Work task: Every line in the data below that includes "lines" belongs in the answer, copied as it stands.

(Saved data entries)
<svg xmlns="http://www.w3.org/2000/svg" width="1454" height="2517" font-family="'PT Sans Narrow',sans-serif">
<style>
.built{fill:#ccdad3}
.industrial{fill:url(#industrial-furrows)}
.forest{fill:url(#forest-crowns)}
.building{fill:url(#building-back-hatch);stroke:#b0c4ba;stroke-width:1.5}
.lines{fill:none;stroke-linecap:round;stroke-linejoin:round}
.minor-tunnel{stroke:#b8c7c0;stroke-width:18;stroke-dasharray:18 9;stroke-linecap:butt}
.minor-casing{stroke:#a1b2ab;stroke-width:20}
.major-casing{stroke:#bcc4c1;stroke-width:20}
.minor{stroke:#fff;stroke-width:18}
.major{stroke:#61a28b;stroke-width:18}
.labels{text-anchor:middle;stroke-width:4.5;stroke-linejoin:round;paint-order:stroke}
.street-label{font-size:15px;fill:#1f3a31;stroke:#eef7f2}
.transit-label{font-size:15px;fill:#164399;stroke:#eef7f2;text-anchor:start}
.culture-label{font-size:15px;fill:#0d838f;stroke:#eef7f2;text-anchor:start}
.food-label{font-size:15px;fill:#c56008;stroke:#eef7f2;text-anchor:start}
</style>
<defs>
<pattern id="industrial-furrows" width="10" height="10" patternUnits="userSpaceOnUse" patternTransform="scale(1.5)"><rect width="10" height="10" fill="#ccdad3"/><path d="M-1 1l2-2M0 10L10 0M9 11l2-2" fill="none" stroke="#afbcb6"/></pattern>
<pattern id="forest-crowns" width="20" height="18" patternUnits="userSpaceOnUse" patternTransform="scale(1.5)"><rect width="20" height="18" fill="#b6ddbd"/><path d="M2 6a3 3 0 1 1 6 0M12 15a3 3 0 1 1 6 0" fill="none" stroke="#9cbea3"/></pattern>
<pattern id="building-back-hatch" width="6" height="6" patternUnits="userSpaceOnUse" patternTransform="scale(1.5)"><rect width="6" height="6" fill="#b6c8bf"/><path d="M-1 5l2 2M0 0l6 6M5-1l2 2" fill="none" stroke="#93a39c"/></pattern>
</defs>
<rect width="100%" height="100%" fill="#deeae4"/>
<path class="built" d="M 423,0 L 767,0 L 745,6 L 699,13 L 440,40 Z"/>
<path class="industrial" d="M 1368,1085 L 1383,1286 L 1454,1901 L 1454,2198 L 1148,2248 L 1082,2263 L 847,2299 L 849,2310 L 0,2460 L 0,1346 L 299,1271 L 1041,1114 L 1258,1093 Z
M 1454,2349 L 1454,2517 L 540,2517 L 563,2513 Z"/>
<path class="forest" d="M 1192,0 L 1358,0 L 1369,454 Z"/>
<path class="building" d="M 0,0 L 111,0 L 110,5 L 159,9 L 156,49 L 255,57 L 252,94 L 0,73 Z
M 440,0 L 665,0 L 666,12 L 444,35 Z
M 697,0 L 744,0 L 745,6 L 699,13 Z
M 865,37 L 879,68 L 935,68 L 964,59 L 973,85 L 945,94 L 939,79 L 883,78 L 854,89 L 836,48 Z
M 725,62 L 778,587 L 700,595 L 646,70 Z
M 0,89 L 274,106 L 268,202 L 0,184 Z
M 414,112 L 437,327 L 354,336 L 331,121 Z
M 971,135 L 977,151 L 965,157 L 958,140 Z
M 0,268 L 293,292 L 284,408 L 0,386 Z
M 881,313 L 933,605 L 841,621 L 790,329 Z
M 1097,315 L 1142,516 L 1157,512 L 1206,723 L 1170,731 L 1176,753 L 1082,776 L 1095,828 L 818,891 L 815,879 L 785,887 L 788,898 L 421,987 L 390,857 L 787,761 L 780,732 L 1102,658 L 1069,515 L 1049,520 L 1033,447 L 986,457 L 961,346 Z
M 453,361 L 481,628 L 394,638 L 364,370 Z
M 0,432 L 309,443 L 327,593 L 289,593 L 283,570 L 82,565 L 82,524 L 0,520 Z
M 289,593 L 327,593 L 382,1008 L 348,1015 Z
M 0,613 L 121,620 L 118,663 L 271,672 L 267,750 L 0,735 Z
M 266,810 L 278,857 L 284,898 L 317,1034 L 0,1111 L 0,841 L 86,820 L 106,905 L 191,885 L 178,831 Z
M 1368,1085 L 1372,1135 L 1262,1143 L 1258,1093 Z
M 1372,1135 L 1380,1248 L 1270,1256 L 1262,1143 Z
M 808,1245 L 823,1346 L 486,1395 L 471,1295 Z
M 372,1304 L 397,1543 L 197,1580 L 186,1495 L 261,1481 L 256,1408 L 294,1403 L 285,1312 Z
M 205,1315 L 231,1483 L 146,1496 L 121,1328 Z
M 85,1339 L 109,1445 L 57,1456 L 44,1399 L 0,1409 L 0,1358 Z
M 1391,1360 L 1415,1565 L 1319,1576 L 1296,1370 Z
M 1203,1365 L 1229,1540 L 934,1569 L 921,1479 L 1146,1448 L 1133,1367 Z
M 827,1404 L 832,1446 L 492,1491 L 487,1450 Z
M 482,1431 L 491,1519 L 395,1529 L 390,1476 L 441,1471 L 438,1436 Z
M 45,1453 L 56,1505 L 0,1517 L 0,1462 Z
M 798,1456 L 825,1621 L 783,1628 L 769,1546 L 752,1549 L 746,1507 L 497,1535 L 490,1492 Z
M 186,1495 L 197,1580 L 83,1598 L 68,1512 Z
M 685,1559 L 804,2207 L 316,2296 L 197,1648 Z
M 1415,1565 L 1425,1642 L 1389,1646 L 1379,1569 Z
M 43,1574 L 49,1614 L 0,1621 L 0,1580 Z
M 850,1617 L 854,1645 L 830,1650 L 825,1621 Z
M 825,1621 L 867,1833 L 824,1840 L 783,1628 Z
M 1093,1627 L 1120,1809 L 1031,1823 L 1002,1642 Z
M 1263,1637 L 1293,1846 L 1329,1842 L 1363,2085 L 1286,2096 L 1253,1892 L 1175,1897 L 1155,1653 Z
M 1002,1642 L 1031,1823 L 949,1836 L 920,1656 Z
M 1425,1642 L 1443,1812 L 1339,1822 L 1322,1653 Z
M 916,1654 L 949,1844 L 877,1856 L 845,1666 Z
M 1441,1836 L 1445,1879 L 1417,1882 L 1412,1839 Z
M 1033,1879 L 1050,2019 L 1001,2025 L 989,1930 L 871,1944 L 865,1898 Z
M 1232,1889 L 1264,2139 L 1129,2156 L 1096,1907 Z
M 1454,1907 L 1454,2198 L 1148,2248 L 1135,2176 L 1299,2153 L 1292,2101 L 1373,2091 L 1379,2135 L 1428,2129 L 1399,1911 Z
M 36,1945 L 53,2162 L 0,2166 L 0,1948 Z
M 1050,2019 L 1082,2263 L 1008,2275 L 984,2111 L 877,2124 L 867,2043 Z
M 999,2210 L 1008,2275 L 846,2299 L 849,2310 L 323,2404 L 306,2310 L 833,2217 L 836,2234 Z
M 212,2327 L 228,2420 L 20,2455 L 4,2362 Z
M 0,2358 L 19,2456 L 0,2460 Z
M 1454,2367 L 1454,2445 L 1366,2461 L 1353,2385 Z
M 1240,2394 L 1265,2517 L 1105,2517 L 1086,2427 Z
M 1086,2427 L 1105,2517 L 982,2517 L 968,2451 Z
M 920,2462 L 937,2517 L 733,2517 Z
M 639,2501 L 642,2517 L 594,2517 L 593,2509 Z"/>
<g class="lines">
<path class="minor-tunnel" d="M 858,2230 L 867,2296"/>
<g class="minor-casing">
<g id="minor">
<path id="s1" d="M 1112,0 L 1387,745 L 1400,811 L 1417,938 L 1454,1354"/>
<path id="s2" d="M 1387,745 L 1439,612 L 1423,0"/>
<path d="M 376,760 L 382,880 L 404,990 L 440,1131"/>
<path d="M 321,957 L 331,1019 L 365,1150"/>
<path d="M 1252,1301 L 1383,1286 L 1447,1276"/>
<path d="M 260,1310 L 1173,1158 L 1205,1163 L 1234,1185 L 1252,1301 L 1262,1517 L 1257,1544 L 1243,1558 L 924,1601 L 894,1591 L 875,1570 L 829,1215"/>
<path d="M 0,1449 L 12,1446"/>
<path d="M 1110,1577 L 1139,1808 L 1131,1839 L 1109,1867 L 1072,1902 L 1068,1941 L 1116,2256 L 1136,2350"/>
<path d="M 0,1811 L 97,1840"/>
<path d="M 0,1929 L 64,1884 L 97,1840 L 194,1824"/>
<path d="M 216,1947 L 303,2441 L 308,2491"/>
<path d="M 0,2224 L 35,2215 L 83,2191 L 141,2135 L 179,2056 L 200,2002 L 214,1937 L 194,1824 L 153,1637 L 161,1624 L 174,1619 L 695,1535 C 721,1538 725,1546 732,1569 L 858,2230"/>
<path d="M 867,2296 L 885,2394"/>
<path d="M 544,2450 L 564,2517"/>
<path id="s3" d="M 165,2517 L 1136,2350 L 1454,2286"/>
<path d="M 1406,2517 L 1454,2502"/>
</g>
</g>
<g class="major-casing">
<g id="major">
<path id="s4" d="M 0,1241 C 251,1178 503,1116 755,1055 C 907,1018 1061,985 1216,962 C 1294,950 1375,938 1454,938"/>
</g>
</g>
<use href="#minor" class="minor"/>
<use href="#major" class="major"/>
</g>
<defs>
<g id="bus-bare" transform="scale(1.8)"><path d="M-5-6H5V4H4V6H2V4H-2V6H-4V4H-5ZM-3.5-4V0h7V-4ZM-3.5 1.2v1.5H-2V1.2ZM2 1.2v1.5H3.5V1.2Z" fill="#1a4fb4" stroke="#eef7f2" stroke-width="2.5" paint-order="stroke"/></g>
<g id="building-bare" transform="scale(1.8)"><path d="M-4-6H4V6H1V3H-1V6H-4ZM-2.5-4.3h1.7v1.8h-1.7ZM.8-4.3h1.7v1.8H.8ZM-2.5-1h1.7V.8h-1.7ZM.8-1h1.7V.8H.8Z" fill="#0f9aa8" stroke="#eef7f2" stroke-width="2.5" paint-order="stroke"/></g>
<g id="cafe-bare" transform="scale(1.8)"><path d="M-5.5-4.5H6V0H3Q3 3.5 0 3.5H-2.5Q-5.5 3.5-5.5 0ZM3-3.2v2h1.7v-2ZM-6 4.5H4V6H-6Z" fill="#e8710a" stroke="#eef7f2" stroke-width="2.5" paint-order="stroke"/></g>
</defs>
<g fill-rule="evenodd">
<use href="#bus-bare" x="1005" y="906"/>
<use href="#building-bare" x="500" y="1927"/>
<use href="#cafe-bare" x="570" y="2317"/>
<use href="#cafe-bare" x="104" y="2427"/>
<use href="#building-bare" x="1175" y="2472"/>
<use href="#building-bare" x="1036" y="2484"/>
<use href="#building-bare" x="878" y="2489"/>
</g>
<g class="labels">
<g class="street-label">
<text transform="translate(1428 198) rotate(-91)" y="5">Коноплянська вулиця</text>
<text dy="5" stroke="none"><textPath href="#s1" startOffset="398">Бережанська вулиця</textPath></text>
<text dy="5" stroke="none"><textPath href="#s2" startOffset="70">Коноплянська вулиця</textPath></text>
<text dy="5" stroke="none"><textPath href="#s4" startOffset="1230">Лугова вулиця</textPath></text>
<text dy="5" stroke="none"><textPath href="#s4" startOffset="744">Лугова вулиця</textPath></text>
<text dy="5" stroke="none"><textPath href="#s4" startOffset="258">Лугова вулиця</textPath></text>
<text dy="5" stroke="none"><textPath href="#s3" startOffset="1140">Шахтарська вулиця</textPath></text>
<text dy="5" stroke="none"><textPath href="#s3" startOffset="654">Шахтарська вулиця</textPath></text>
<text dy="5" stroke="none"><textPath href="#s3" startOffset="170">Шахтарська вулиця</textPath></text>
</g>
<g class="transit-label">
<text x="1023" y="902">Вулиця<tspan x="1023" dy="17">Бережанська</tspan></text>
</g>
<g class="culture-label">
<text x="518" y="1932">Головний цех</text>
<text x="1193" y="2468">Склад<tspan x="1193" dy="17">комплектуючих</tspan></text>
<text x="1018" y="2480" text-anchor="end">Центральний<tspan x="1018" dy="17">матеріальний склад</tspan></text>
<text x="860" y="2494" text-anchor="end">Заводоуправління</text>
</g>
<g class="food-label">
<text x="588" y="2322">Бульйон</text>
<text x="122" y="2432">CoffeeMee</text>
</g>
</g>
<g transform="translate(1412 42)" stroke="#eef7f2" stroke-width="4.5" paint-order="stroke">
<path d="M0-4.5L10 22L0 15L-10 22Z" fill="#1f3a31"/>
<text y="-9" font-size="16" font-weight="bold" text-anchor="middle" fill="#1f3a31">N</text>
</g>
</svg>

Result of the task:
.lines{fill:none;stroke-linecap:round;stroke-linejoin:round}
<g class="lines">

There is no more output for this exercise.